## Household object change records

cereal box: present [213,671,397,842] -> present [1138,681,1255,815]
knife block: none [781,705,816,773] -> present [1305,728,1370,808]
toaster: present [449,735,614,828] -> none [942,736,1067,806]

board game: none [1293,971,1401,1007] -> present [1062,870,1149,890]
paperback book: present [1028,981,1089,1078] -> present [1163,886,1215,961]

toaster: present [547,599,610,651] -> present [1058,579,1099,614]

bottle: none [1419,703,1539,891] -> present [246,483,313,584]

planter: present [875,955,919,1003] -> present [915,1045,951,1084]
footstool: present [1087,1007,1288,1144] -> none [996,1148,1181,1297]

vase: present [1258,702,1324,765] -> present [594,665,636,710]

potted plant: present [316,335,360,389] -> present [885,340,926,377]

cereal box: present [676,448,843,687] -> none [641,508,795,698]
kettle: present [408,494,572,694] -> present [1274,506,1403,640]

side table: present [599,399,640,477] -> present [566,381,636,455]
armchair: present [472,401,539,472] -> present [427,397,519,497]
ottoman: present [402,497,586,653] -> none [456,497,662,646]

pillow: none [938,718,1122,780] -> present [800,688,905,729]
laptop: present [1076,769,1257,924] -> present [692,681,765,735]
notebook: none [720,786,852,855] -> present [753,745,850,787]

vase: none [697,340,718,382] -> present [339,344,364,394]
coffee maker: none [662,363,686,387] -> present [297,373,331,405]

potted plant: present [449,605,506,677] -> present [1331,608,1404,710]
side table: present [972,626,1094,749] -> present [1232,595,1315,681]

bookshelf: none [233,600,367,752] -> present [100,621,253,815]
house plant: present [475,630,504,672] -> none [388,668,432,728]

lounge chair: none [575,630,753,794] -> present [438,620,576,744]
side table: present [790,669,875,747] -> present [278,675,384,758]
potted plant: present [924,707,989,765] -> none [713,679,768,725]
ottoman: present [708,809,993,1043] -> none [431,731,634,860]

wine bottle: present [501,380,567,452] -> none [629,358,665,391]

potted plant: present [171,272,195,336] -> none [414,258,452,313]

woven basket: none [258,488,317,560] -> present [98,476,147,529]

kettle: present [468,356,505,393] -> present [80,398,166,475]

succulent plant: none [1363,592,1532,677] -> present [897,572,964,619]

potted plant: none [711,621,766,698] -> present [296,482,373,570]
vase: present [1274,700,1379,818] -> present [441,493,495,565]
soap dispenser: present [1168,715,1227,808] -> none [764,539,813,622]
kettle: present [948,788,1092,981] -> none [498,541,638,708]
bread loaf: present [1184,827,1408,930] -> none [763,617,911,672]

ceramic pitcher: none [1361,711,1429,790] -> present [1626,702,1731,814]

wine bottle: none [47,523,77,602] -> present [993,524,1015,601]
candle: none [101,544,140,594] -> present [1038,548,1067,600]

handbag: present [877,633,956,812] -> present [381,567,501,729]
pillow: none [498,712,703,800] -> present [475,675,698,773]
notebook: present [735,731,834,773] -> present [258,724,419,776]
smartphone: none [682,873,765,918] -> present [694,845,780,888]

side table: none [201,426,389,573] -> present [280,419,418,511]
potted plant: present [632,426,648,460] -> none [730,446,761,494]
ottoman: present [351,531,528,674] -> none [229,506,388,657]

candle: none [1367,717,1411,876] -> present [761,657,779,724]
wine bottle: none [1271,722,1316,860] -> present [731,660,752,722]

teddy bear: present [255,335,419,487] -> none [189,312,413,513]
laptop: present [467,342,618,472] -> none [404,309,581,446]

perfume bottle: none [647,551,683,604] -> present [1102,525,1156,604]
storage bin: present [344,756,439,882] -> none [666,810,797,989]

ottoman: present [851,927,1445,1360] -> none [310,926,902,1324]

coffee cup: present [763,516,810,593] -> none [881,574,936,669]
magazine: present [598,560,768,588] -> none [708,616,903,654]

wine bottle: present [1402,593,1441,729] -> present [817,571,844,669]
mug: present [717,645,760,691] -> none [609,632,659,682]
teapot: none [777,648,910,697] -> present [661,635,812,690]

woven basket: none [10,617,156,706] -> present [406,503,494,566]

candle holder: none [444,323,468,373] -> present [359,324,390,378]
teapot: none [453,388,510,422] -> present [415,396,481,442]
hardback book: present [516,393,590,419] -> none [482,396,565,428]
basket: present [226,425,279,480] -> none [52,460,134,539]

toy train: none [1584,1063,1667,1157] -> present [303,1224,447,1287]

## The task
All lines of the entries above where "teapot" turns up should be reported.

## Response area
teapot: none [777,648,910,697] -> present [661,635,812,690]
teapot: none [453,388,510,422] -> present [415,396,481,442]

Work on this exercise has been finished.